If a student wanted to engage in a course of study which used a “masculinity” or “masculine” approach to history, could it be done? Probably not in today’s academic circles. But as academics search for new areas of the past and under-exploited perspectives, masculinity studies programs could emerge as a discipline rich in scholarly content.
So what are masculinity studies? Think of a feminist studies program, but focusing on men (generally straight, white men who are otherwise neglected as an explicit focus of study) and men’s issues, rather than women and women’s issues. Strange that we use the term “masculinity studies” to describe this rather than “masculinist studies” since we don’t refer to “femininity studies”, but that’s just the way it goes.
The natural objection to such a program of study is fairly predictable: history courses are so dominated by men that masculinity studies are implicitly part of the status quo. We’ve already been studying this all along, and we shouldn’t address an issue that has already been addressed time after time. At best, it would be like beating a dead horse; at worst, it would be disenfranchising all the other areas of study that merit consideration and funding from academic institutions.

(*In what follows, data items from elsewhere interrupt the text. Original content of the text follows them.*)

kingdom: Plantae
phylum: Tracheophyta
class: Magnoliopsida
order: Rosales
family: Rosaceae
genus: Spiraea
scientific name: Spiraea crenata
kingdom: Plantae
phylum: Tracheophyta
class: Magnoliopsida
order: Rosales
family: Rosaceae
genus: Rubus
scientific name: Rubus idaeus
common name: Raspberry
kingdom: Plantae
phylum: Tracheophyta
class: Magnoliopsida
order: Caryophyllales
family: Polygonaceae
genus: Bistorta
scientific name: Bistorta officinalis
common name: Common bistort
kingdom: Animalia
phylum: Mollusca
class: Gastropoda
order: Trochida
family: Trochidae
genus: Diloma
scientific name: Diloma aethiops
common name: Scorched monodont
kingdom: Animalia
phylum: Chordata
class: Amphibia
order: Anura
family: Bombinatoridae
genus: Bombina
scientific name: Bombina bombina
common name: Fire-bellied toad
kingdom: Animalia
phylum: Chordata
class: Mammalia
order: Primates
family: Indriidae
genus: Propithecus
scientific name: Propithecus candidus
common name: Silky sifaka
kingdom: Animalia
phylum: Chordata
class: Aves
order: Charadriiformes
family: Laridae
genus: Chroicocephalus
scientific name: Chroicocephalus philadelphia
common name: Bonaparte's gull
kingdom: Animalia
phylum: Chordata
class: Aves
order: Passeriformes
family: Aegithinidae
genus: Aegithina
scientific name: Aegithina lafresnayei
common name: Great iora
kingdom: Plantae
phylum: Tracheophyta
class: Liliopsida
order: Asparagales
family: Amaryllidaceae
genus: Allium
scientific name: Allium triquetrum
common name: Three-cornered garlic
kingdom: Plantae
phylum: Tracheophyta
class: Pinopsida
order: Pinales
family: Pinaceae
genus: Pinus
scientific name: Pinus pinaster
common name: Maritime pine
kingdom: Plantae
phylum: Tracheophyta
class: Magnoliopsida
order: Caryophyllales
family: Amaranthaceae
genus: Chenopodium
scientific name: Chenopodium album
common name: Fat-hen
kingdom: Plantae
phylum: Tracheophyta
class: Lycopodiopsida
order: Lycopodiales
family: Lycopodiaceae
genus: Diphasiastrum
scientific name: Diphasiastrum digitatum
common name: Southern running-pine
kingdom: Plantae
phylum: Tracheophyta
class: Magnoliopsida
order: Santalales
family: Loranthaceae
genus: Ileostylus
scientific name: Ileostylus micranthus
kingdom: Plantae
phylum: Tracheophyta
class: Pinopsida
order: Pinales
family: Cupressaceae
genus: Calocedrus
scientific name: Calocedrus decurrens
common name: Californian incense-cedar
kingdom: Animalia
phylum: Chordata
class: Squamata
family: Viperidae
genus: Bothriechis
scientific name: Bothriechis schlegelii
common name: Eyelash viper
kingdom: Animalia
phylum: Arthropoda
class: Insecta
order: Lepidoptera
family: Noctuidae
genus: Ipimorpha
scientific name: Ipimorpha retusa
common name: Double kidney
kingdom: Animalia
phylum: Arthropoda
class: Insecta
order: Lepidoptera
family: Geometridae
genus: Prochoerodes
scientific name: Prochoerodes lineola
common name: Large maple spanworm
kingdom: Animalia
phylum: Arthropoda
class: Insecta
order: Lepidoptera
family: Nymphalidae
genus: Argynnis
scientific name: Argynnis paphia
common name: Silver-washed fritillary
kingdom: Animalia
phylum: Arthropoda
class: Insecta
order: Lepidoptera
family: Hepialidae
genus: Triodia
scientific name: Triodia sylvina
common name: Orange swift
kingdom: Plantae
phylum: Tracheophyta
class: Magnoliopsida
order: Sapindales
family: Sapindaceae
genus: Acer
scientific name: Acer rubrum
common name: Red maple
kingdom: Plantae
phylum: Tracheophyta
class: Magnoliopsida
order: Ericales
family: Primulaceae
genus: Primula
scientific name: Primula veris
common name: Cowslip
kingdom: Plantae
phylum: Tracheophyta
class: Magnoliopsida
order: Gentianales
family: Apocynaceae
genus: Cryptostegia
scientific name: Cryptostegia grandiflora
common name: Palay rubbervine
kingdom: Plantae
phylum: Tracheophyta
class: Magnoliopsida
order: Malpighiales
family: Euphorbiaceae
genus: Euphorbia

While acknowledging these concerns, I think that they miss the point of masculinity studies. In general history courses, men are often the focus, but masculinity is incidental to that field of study. Those courses may be dominated by men, but not by what makes men the men that they are. There is no sense of exclusivity on masculinity in current fields of study, and this makes all the difference in the world. Without exclusivity, students can only learn about a topic in a superficial manner. It’s like watching an episode of M*A*S*H and thinking you’re getting educated in military medical treatment. You get exposure to a certain topic but you do not learn it in the kind of systematic manner that leads to deep understanding .
What I envision is something which consciously focuses on that masculinity in the same way that feminist studies programs consciously focus on issues related to women. What issues do men face that women do not? To what stimuli do they respond, to what cultural forces do they formulate decisions, and what burdens do they carry as men? If basic issues like the prospect of being sent into battle and working outside the home have traditionally been tied to gender, then they merit consideration based upon gender divisions. Surely, there has been a plethora of other personal, family, social, and national demands placed primarily on men’s shoulders, and these in turn have been tied to region, culture, and chronology.
The future of masculine studies
So will masculinity studies programs emerge in the future? Yes, if the logic driving academia today continues into the future. After all, to exclude an explicitly masculine view is to show bias against men – the same type of bias that feminist studies programs presumably try to undo.